Mark Lanegan’s nickname — “Dark Mark” — was no accident. As evidenced by the music and especially the autobiography of the Washington-born singer — who died Tuesday at the age of 57 after long battles with substance abuse, kidney disease and recently Covid-19 — were as darkly uplifting as they were distinctive.
Anchored by his forceful baritone, his best songs depicted scenes of “decadence, depravity, anything, everything,” as he wrote in his 2020 autobiography, “Sing Backwards and Weep.”
Despite his forbidding demeanor, after rising to prominence with the Screaming Trees in the late 1980s, Lanegan worked with a wide array of artists, ranging from Queens of the Stone Age to Belle & Sebastian’s Isobel Campbell to Marianne Faithfull. Here are twelve of Lanegan’s brightest dark musical moments.
Screaming Trees “Night Comes Creeping” (1988)
Three years into their career, the band that allowed Lanegan to escape his hated backwater hometown of Ellensburg, Washington signed with white-hot indie label SST. The group’s second album for the label, “Invisible Lantern,” was capped with this thrashing yet melodic closing track, “Night Comes Creeping.” It blazes by with a chiming, Byrds-y guitar line and Lanegan’s growling croon high in the mix.

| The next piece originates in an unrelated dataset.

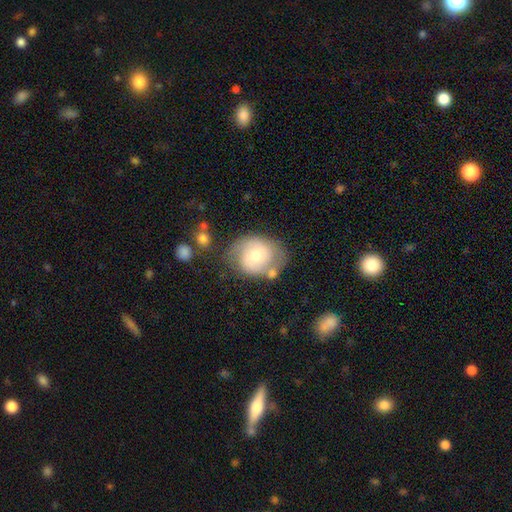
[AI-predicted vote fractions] This is possibly a featured or disk galaxy (50%). Merging: possibly none (59%).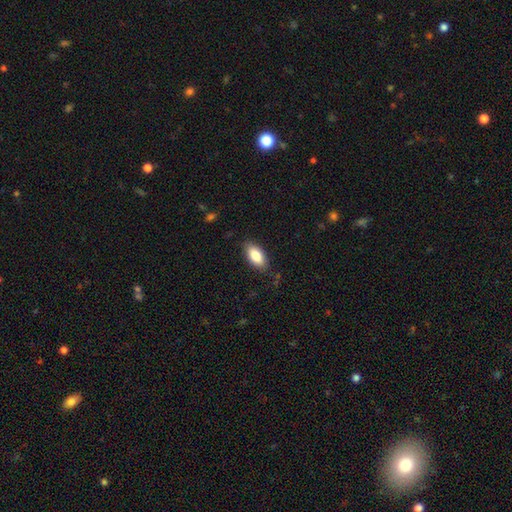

This dour, galloping track from Lanegan’s first solo album is one of two from that set to feature his friend Kurt Cobain on backing vocals. The other was a cover of the traditional blues song “Where Did You Sleep Last Night” — which Nirvana made world-famous by performing (with Cobain on lead vocals) on their inspired Nirvana’s 1993 “MTV Unplugged” set.
Screaming Trees “Nearly Lost You” (1992)
Powered by placement in the 1992 “Singles” film, director-writer Cameron Crowe’s love letter to the Seattle scene, this song turned Dark Mark’s charging track into an unlikely hit single.
Mad Season “Slip Away” (1995)
You have to find the deluxe version of the only album from this one-off grunge supergroup (featuring Alice in Chains’ Layne Staley, Pearl Jam’s Mike McCready and the Trees’ Barrett Martin) to hear Lanegan’s low-slung, jangling, wrangling metal vibe-out. Excellent marimba work, too.
Queens of the Stone Age “In the Fade” (2000)
While always officially a “guest vocalist” in Queens of the Stone Age, Lanegan sound and temperament fit in well with Josh Homme’s desert metal ensemble — and their slow, stewing “In the Fade” is a jarring highlight of the group’s sophomore album, “Rated R.”
Queens of the Stone Age “Song for the Dead” (2002)
“No One Knows” would be the obvious go-to cut from the band’s “Songs for the Deaf” album — all of which features Dave Grohl on drums — but this slimy, slow-starting, rage-building epic is exquisitely thrashy.
Mark Lanegan “Hit the City” (2004)
Taken from his “Bubblegum” album, Lanegan took his jump from Sub Pop to 4AD seriously with a grim but glam-poppy, skin-crawling track recorded with a yelping yet soulful PJ Harvey.
Isobel Campbell & Mark Lanegan “Revolver” (2006)
Brushed-snare prairie jazz-blues sung and played by Lanegan and light-toned Scottish cellist and Belle & Sebastian singer Isobel Campbell. Gorgeous.
The Gutter Twins – “Bête Noire” (2008)
With Afghan Whigs’ Greg Dulli as his partner in Fender Rhodes soul-grunge, this long-gestating album project, “Saturnalia,” is actually an ideal mix of both men’s talents — and this lone all-Lanegan song is a slippery, funky peak.
Mark Lanegan Band “The Gravedigger’s Song” (2012)
That edgy glam-pop sound turned into an industrial wall of sound on Lanegan’s aptly-titled “Blues Funeral” album — and, in particular, his “Gravedigger’s” paean.
Marianne Faithfull – “They Come at Night” (2018)
A spare, clicking guitar signaling the blues, and questions such as “What is this horror, mama, flooding over me?” signaling the mean reds couldn’t come from any better team than Lanegan and Faithfull.
Mark Lanegan – “I Wouldn’t Want to Say” (2020)
With a battery of synths, sequencers, cut-and-splice noises and drum machines behind him, Lanegan lets his baritone free in ways first imagined by Scott Walker on “Tilt.”
Mark Lanegan – “Skeleton Key” (2020)
Warbling lines such as “I’m ugly inside and out/ There’s no denying,” atop an atmospherically musky and pensive waltz is quintessential late-period Lanegan.